The journey since then: balwadis, tailoring classes, dental clinics in 1935-40. Certification in 1955. National recognition by 1958. Yuva Parivartan came in 1998 and has been running for 25+ years now. Dr APJ Abdul Kalam formally launched it in 2003. In 2022, Fast Food Chain Training was added, practical, job-ready, and current. The reach today stands at 1.5 million people across 18 states. HDFC, Tata, SBI funded the work. PricewaterhouseCoopers aka PwC audits it.
Ankita Bhatt’s review on Day 1, Mumbai Tour
Kishor Kher, grandson of the founder, runs the organisation now alongside Mrinalini Kher. CEO Sunil Kumar Sharma had a solid MNC career and left it behind to do this. His words to students were plain and direct, stop building your life around a salary target. Let values and discipline lead. And write your goals down. There’s a real difference between a dream you speak and one you put on paper.

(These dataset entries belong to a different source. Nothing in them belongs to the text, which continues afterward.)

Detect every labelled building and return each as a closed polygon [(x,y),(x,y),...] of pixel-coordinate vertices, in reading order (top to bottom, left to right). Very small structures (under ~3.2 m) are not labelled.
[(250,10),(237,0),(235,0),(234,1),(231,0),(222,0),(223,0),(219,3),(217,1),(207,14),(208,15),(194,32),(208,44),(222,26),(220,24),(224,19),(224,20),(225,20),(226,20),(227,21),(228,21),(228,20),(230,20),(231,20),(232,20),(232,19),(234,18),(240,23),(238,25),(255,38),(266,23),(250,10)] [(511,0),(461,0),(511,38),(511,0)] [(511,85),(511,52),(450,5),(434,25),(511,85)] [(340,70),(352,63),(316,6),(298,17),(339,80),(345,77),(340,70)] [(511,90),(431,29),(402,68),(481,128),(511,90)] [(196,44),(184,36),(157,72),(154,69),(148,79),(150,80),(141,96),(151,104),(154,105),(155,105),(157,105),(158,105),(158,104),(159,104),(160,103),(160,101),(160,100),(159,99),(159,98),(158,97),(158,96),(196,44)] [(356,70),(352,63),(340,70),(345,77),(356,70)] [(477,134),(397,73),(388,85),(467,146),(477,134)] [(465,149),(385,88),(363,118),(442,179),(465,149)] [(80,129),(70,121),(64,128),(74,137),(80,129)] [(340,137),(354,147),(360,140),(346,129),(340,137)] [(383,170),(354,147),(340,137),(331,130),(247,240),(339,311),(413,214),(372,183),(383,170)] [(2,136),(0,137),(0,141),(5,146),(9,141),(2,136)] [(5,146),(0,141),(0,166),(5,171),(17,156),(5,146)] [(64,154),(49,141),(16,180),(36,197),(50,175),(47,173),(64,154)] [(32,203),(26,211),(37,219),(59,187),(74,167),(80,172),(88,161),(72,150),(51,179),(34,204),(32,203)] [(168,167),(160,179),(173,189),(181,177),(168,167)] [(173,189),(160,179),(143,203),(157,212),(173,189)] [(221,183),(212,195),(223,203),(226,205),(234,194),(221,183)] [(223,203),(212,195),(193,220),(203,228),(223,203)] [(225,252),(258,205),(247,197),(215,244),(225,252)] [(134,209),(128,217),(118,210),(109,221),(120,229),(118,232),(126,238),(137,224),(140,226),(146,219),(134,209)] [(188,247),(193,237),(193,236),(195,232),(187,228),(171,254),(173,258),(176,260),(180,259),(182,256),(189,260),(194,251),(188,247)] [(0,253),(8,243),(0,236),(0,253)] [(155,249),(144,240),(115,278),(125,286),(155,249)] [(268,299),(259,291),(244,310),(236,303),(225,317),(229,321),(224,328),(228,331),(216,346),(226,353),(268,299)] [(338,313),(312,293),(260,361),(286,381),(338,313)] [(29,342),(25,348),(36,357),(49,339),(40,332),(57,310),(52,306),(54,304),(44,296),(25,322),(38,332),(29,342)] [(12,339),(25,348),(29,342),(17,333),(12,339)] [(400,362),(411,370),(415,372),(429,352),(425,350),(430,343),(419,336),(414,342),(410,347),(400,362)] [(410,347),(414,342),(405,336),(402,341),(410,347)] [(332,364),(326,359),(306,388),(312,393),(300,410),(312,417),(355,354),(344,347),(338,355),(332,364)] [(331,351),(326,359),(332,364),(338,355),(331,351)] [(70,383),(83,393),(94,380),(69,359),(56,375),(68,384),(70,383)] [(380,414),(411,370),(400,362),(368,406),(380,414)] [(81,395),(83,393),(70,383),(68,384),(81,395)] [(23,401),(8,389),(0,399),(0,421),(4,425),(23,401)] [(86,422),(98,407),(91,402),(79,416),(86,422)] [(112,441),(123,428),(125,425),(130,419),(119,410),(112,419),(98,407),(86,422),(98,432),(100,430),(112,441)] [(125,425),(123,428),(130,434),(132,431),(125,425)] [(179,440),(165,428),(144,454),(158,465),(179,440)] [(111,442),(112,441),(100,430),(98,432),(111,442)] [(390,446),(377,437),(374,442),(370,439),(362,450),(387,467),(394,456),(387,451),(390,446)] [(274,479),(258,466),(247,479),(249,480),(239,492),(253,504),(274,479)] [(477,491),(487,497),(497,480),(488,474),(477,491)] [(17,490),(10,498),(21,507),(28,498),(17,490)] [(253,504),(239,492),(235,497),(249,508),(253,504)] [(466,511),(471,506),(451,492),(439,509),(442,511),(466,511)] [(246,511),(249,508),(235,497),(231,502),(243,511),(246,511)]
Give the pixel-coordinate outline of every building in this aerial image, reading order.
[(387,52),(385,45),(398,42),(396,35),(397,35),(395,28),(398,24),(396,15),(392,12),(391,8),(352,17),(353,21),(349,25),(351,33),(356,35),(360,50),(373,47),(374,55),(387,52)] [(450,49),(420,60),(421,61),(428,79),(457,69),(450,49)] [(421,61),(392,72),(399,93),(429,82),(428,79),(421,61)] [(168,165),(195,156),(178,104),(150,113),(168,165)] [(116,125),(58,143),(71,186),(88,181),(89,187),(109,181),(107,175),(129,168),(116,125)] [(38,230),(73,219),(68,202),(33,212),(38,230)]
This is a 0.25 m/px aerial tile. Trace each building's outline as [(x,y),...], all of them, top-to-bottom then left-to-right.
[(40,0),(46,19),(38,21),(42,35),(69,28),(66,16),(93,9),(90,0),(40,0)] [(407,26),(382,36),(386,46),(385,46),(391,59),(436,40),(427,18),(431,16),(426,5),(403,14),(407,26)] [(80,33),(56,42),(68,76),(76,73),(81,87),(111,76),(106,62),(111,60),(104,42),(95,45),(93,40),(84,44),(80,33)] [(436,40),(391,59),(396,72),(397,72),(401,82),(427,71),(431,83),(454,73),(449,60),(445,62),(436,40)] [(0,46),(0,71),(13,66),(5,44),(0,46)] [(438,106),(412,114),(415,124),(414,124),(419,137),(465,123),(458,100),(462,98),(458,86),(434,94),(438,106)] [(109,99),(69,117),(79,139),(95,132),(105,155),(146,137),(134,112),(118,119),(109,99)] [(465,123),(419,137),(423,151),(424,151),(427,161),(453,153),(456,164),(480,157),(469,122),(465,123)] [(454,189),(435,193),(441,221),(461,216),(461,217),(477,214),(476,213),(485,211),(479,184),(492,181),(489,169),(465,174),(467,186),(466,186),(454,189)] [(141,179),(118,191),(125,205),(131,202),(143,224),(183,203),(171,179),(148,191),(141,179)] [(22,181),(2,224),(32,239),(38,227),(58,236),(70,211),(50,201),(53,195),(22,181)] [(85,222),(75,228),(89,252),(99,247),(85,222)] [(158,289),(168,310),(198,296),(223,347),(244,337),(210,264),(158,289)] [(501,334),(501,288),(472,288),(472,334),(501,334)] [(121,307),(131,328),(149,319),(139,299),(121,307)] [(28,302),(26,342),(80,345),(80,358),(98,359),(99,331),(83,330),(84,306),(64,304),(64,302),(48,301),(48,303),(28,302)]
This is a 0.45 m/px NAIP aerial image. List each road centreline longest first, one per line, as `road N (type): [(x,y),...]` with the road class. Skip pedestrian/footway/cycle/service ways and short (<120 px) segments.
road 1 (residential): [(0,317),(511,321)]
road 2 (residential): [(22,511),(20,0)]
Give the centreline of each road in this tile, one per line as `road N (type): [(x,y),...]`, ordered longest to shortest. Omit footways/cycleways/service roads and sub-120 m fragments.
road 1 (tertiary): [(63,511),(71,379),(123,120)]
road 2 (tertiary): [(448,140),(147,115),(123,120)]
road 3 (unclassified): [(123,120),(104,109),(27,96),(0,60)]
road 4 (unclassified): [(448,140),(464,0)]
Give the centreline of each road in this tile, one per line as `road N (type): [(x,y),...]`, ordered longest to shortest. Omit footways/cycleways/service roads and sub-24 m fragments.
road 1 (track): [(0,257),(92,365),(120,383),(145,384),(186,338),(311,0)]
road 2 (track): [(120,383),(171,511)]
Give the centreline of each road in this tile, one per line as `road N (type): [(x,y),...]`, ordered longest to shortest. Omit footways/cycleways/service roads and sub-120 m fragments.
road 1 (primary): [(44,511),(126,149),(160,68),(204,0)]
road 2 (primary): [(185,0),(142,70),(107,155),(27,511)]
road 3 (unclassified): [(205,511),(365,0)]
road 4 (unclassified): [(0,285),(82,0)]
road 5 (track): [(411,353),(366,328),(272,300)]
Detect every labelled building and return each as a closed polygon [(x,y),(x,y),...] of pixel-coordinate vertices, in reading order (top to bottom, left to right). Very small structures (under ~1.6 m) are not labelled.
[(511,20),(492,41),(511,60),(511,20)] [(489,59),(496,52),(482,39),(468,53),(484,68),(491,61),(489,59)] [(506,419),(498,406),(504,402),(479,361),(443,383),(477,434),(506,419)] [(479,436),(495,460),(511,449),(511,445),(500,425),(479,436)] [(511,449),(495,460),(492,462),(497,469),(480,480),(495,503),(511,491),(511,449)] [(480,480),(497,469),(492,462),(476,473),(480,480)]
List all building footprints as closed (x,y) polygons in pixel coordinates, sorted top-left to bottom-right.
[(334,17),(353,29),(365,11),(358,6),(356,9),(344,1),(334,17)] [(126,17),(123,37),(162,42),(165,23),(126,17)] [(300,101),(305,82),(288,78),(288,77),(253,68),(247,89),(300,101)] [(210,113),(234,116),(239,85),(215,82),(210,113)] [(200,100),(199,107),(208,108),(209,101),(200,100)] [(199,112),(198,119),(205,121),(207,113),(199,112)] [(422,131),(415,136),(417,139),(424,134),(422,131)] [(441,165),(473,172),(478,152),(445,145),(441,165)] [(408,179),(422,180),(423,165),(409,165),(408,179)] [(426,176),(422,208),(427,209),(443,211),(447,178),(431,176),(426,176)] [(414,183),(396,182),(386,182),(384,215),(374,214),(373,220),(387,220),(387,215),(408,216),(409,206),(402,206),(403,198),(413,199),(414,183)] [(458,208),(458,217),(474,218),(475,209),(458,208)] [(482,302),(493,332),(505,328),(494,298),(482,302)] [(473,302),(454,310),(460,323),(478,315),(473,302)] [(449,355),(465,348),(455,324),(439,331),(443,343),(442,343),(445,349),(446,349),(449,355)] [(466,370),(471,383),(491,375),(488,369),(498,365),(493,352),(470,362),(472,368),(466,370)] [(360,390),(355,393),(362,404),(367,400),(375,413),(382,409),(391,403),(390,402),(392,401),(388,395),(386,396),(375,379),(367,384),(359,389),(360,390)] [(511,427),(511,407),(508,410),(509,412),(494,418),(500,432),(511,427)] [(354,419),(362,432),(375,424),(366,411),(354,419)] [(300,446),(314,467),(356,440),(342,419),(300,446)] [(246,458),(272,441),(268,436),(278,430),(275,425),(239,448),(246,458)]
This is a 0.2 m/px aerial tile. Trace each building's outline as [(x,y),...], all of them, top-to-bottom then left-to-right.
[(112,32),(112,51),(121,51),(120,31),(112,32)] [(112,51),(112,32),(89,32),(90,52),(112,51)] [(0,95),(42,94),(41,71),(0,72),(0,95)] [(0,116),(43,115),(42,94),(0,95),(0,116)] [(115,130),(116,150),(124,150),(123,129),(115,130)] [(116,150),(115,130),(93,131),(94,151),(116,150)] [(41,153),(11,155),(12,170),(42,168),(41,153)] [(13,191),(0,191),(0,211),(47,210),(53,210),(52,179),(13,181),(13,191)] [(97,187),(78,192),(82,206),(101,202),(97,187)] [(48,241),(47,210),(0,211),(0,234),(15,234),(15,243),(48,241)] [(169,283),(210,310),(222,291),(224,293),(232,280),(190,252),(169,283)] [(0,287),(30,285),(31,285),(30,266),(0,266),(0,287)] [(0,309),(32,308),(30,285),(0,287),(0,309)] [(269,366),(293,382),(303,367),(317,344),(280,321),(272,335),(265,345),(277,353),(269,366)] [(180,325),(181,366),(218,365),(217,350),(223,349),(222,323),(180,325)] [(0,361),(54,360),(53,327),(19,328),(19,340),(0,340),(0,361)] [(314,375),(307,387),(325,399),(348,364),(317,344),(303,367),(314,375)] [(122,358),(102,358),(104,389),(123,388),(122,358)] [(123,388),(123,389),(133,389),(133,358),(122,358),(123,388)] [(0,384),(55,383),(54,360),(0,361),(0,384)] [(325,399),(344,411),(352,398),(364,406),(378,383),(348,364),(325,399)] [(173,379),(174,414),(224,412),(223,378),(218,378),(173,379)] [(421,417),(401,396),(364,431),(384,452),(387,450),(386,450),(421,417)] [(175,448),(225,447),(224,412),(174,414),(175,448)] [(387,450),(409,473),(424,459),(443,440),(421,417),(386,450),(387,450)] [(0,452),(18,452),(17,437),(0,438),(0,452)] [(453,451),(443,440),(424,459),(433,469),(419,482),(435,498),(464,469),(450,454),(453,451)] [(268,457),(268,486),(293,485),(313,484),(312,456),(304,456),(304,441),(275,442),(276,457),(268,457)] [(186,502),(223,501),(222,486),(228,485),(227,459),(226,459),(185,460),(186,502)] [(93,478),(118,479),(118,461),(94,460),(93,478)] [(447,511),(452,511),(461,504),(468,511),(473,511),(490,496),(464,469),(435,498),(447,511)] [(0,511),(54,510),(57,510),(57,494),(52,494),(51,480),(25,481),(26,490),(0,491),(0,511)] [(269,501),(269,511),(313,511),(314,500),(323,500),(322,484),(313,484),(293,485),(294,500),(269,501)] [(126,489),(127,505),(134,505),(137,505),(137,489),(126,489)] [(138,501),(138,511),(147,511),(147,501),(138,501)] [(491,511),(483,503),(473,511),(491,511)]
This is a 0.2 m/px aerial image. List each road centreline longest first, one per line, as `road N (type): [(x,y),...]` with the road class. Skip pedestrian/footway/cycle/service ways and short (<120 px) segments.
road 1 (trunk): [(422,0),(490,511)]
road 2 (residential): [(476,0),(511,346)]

Students also got time with department heads across IT, hospitality, counselling, accounts, rural development, and academics. Each department looks completely different. The direction they all face is the same. For anyone drawn to this kind of work, Parul University’s social programmes after 12th are worth a serious look.
What Four Organisations Reveal About Social Work in Practice
- Education is not a system. It is a relationship. Shaheen Mistri builds it through love. Lata Srinivasan builds it through play. Yuva Parivartan builds it through livelihood skills. Each approach works because it centres the person, not the curriculum
- Elderly care requires more than medicine. Dignity Foundation shows that community spaces (Chai Masti), creative therapies (reminiscence, music, storytelling), and trained social workers who bridge clinical and community care can transform quality of life for 5.3 million people and their families
- Scale comes from structure. Yuva Parivartan reached 1.5 million lives because it built departments, donor relationships, and audit systems. Make-A-Wish granted 97,200 wishes because it has a governing committee, programme management, and field operations. Passion without structure stays local
Frequently Asked Questions
What does Teach For India do?
Founded by Shaheen Mistri, Teach For India recruits fellows who dedicate 2 years to teaching in low-income schools, creating equity in education. The philosophy: lead with love, stay proximate, find purpose daily. Shaheen Mistri told Parul University students that education is about discovering hope, building purpose, and uplifting communities.
How many people have dementia in India?
5.3 million, expected to triple by 2050. 1 in 8 elders above 60 face cognitive decline. WHO (2023): 55 million globally. Dignity Foundation operates 30 centres across 8 cities providing Chai Masti Centres, dementia day care, caregiver training, and reminiscence therapy. Clinical Psychologist Saniya Gupta told Parul University students that social workers are the bridge between clinical treatment and community support.